Cami shrugs. “I just thought he was so sad about what happened.”
I don’t know what to say.
“We searched for you for, like, three weeks. It was on the news every day.”
We sit in silence. I think about it all. Wonder if they would have found me if they’d just believed Blake.
“Hey, Ethan?” Cami touches my thigh.
“Yeah?” I stare at her hand. I think I can probably take the asswipe, once I get all my strength back and beef up a little. Maybe.
“My mom taped the news. When it happened, I mean. It’s on a video. You want to see? I think our VCR in the minivan still works.”
I nod and focus. “Yes,” I say. “Yes.”
We get off the bus and walk to her house. She gets the key from inside and starts up the minivan. “We used to take this beast on trips when I was little.

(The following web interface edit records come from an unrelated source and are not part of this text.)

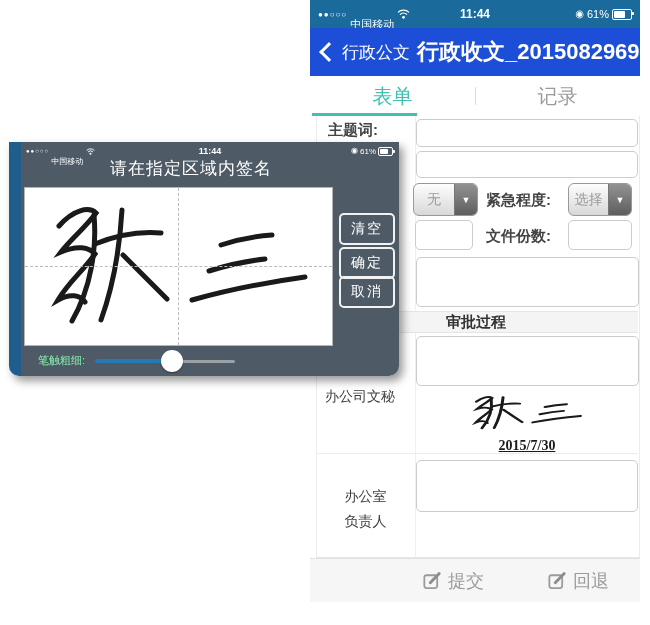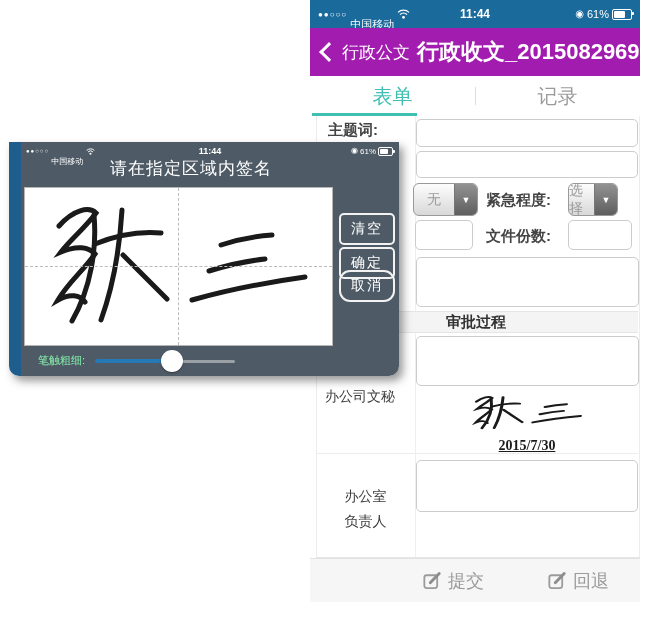"行政公文" .p-nav { background: #a21caf -> #1d4ed8 }
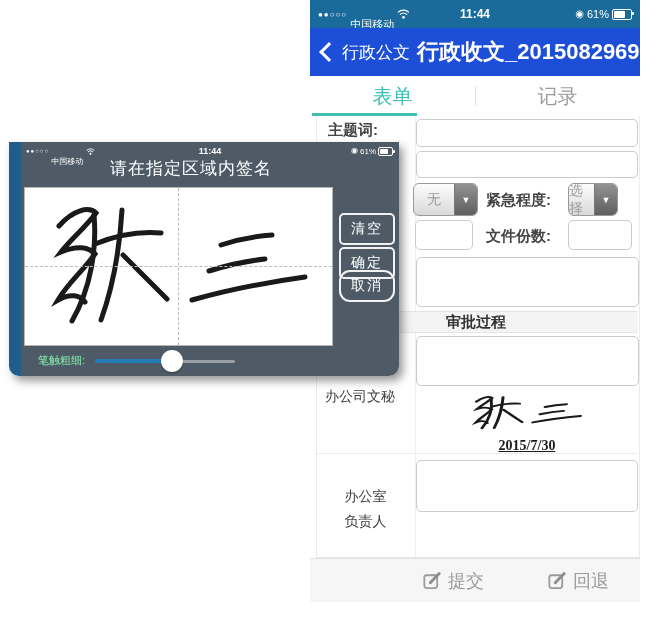"选择" div.dd { width: 50px -> 64px }
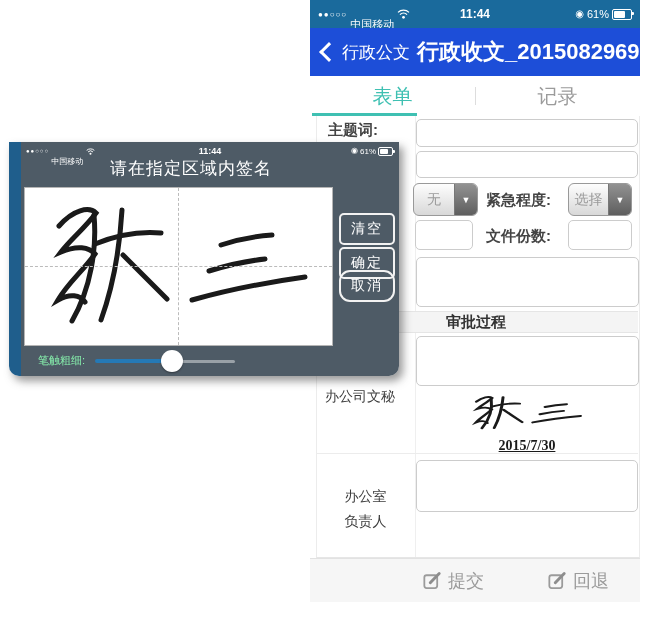"取消" div.obtn { border-radius: 11px -> none; top: 104px -> 110px }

I have an older brother, you know,” Cami says. “Josh. He’s in college now. We used to fight about what videos to watch.” I like how thoughtful she is, letting me know she has a brother without making me feel stupid about not remembering things. We sit in the middle row of the old minivan in her driveway. The engine is running, but the heat hasn’t choked its way out yet. Our combined breath fogs the windows, and I’m freezing. Cami leans forward and messes with the VCR, trying to get the tape to play. “I used to watch this over and over,” she says simply. “I had a really hard time letting you go.”
I think I am in love.
It’s a short clip, about four minutes. There are large photos of me, the perpetual toothless second grader, flashing as the anchor talks, with a 1-800 phone number to call. The news anchor looks a little bit fake in his concern over my well-being, but the coanchor looks on like she really cares. There is footage of a group of people tromping through the woods and calling my name—they sound frantic. Then the anchor shows a piece from a news conference on the steps of the police department. My parents huddle together behind a podium, crying, pleading for my return. And there’s Blake, four years old and scowling at the sun in his eyes. Mama begs for the abductors to bring me back, no questions asked as long as I’m safe. There’s even a reward.